Will Hillsborough County Public Defender Julie Holt ever run for re-election when ethics isn't an issue?

By Francis X. Gilpin

Associate Editor

Many incumbents don't have to worry about political challenges after their second or third term in elected office. Democrat Julianne M. Holt doesn't know that luxury.

The investigation-scarred public defender of Hillsborough County wants a fourth term. For the third time since her 1992 election, however, a Republican stands in the way.

This year's challenger is William Ashley Knight, a name that echoes of Old Tampa.
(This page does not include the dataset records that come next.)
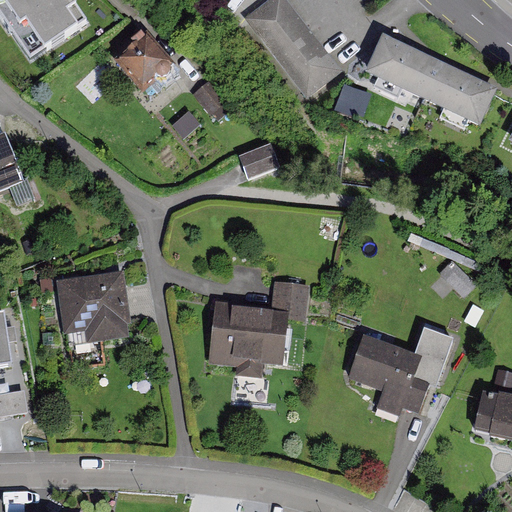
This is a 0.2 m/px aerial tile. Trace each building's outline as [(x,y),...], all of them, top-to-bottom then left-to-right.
[(0,0),(0,15),(31,62),(87,25),(70,0),(0,0)] [(342,78),(284,0),(273,0),(246,21),(307,103),(342,78)] [(175,61),(148,31),(120,57),(146,88),(175,61)] [(439,69),(383,43),(366,79),(391,90),(423,105),(439,69)] [(423,105),(481,132),(498,97),(439,69),(423,105)] [(227,99),(210,77),(198,88),(214,110),(227,99)] [(6,137),(0,138),(0,195),(25,185),(6,137)] [(273,143),(242,155),(249,175),(279,163),(273,143)] [(124,275),(57,284),(64,337),(87,334),(88,346),(130,340),(128,328),(132,327),(124,275)] [(306,317),(309,284),(277,281),(274,311),(236,307),(237,302),(218,301),(213,360),(242,362),(243,355),(285,359),(289,315),(306,317)] [(417,353),(366,335),(352,371),(387,384),(380,403),(402,411),(405,403),(421,409),(436,369),(443,371),(456,337),(427,327),(417,353)] [(0,378),(0,393),(26,391),(25,376),(0,378)] [(511,395),(506,394),(485,392),(479,418),(495,422),(493,434),(511,437),(511,395)] [(29,393),(0,396),(0,418),(32,415),(29,393)]
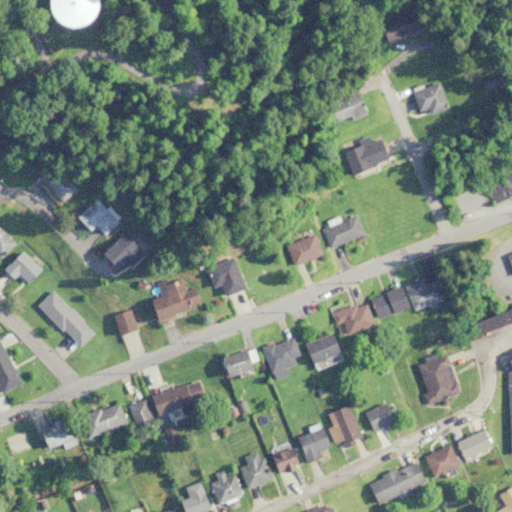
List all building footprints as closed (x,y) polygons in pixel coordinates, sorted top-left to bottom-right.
[(78,0),(38,0),(38,23),(79,24),(78,0)] [(381,44),(412,27),(405,14),(374,31),(381,44)] [(440,108),(435,83),(408,88),(413,113),(440,108)] [(360,117),(357,95),(328,98),(330,120),(360,117)] [(489,206),(511,193),(511,136),(466,163),(489,206)] [(340,148),(346,171),(383,161),(377,138),(340,148)] [(39,179),(57,202),(76,188),(58,165),(39,179)] [(115,221),(93,198),(72,218),(85,231),(90,226),(99,235),(115,221)] [(317,229),(325,248),(359,233),(351,215),(317,229)] [(290,266),(318,253),(309,233),(281,246),(290,266)] [(511,249),(502,254),(511,275),(511,274),(511,249)] [(0,267),(19,287),(38,270),(20,250),(0,267)] [(213,286),(219,297),(241,285),(225,256),(200,271),(210,288),(213,286)] [(413,309),(441,296),(432,277),(420,283),(417,276),(401,284),(413,309)] [(151,323),(197,304),(190,286),(182,289),(177,277),(157,285),(161,294),(142,302),(151,323)] [(405,306),(398,286),(365,298),(373,318),(405,306)] [(75,347),(91,332),(48,289),(33,305),(75,347)] [(329,312),(337,335),(369,324),(361,300),(329,312)] [(460,322),(501,306),(511,301),(511,320),(467,338),(460,322)] [(115,334),(133,329),(126,309),(109,314),(115,334)] [(299,345),(308,364),(336,351),(327,332),(299,345)] [(285,374),(281,363),(296,359),(288,335),(257,345),(268,379),(285,374)] [(247,370),(242,349),(216,356),(222,376),(247,370)] [(511,349),(502,353),(507,452),(511,451),(511,349)] [(455,394),(442,353),(411,362),(424,403),(455,394)] [(198,380),(147,392),(152,413),(202,401),(198,380)] [(132,424),(149,417),(141,398),(124,405),(132,424)] [(388,421),(379,402),(358,412),(367,431),(388,421)] [(122,424),(116,403),(77,415),(83,436),(122,424)] [(356,436),(345,404),(322,411),(327,426),(319,429),(318,426),(292,436),(301,462),(316,456),(314,450),(356,436)] [(71,446),(66,419),(36,425),(40,451),(71,446)] [(486,447),(477,429),(450,442),(459,460),(486,447)] [(23,431),(2,439),(10,461),(31,453),(23,431)] [(418,456),(428,477),(453,464),(443,444),(418,456)] [(274,474),(295,462),(286,446),(265,458),(274,474)] [(242,464),(233,467),(242,489),(267,479),(255,450),(239,456),(242,464)] [(363,481),(371,502),(420,482),(411,461),(363,481)] [(210,502),(237,495),(230,472),(204,479),(210,502)] [(175,500),(178,511),(195,511),(204,509),(196,481),(180,486),(183,497),(175,500)] [(511,511),(511,487),(484,502),(489,511),(511,511)]
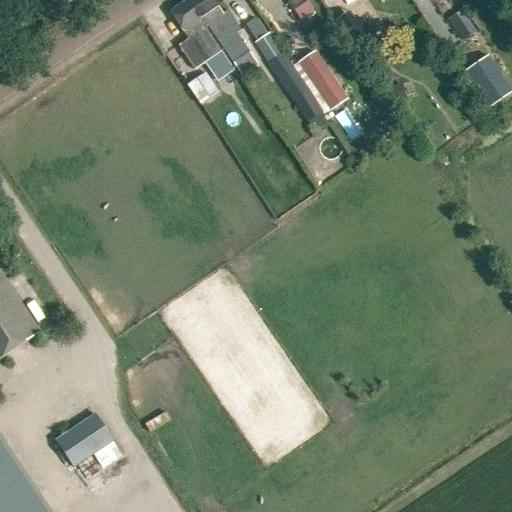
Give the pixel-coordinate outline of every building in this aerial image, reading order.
[(187,1),(185,2),(204,31),(205,30),(207,28),(231,61),(242,77),(259,66),(238,35),(240,33),(235,25),(227,13),(222,16),(211,0),(189,0),(187,1)] [(307,2),(305,0),(285,0),(293,12),(307,2)] [(185,2),(169,13),(188,40),(183,43),(178,47),(194,71),(199,68),(219,54),(220,53),(205,30),(204,31),(185,2)] [(370,40),(383,31),(371,13),(357,23),(370,40)] [(470,26),(457,34),(462,42),(475,33),(470,26)] [(270,33),(255,42),(268,62),(309,122),(323,112),(283,53),(270,33)] [(511,92),(488,57),(465,73),(489,109),(511,93),(511,92)] [(201,104),(219,92),(206,72),(187,85),(201,104)] [(311,84),(330,112),(347,100),(328,72),(311,84)] [(401,85),(388,88),(393,106),(406,102),(401,85)] [(273,214),(301,200),(280,156),(252,170),(273,214)] [(0,360),(41,333),(0,271),(0,360)] [(162,410),(139,424),(145,434),(169,420),(162,410)] [(72,468),(113,442),(95,415),(55,442),(72,468)] [(0,511),(42,511),(0,448),(0,511)]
The 36-year-old solo-practicing attorney, a Columbia University graduate with a law degree from Stetson University, is a great-grandson of Peter O. Knight, a pioneering attorney and power broker in the Cigar City.

Belying his pedigree and Ivy League education, Will Knight worked as an assistant public defender for Holt from 1994 to 1998. He seems to have more than passing familiarity with the aura of malfeasance that has permeated Holt's nearly 12 years in the office.
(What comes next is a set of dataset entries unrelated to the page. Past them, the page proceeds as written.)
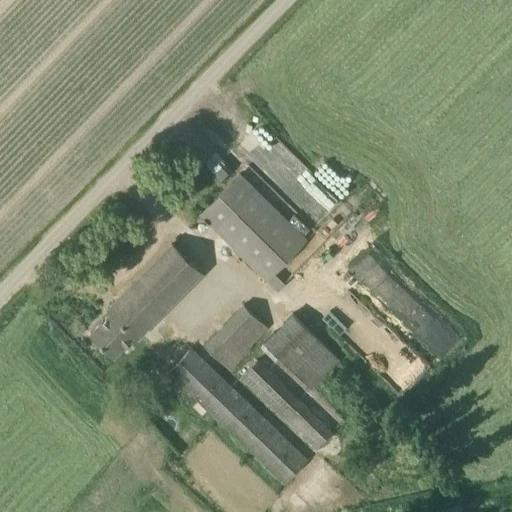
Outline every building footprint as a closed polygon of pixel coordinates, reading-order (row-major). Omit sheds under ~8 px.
[(278,289),(285,282),(275,272),(307,240),(240,173),(201,213),(278,289)] [(138,336),(202,273),(172,242),(108,308),(111,311),(91,332),(111,355),(133,333),(138,336)] [(233,370),(251,349),(249,347),(268,326),(242,302),(204,343),(233,370)] [(312,389),(341,360),(291,312),(263,341),(312,389)] [(464,336),(443,313),(420,334),(440,357),(452,346),(464,336)] [(284,483),(308,458),(191,346),(167,372),(284,483)] [(314,448),(332,429),(259,358),(241,376),(314,448)]
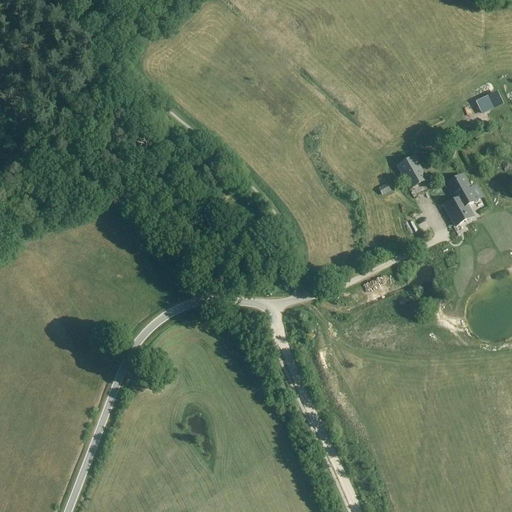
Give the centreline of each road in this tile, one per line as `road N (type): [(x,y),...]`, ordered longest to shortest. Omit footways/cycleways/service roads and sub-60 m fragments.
road 1 (unclassified): [(67,511),(141,336),(196,302),(273,305)]
road 2 (track): [(301,299),(300,258),(279,213),(113,61)]
road 3 (track): [(355,511),(276,326)]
"Myself and every other lawyer in that office are going to follow the rule of law. We're going to follow the rule of law on ethics also," Knight told the Tiger Bay Club of Tampa at a luncheon debate with Holt on Sept. 3. "We're going to do just what's required and allowed by the state rules. We're not going to ask any employee to do anything else."

Holt, 49, is paid $137,684 annually to oversee an office of 180 employees that she says handles about 70,000 criminal cases a year with a budget of $10 million.

Her re-election margins have been shrinking since she ousted Judge C. Luckey Jr. in the 1992 Democratic primary. She polled 62% that year. In 1996, she beat John D. Hooker in the general election with 58%. In the 2000 election, she defeated Alan Sandler with just 54%.

Her dwindling popularity might be due to the possibility that she is the Tampa Bay area's most-scrutinized elected official. Since 1995, following a series of St. Petersburg Times exposes, Holt has been the subject of two state ethics inquiries and one state grand jury probe.

The grand jury scolded Holt but cleared her of criminal wrongdoing in connection with her signing the name of another lawyer to a check she cashed from a former client. Earlier this year, the second ethics commission probe ended with the dismissal of the last charges remaining from more than a dozen filed against Holt, including accusations that she used public employees to run private errands on government time.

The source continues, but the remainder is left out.